··· MATERIAL TO PROCESS ···
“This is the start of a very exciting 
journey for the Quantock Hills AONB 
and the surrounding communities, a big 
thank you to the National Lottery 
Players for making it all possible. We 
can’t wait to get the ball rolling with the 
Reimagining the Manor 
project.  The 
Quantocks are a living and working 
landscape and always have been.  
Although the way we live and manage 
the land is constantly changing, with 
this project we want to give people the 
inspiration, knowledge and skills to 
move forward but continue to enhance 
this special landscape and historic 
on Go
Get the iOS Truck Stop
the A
···
-- TASK OBJECTIVE --
Reproduce every record above exactly.

-- RESULT OF THIS TASK --
“This is the start of a very exciting 
journey for the Quantock Hills AONB 
and the surrounding communities, a big 
thank you to the National Lottery 
Players for making it all possible. We 
can’t wait to get the ball rolling with the 
Reimagining the Manor 
project.  The 
Quantocks are a living and working 
landscape and always have been.  
Although the way we live and manage 
the land is constantly changing, with 
this project we want to give people the 
inspiration, knowledge and skills to 
move forward but continue to enhance 
this special landscape and historic 
on Go
Get the iOS Truck Stop
the A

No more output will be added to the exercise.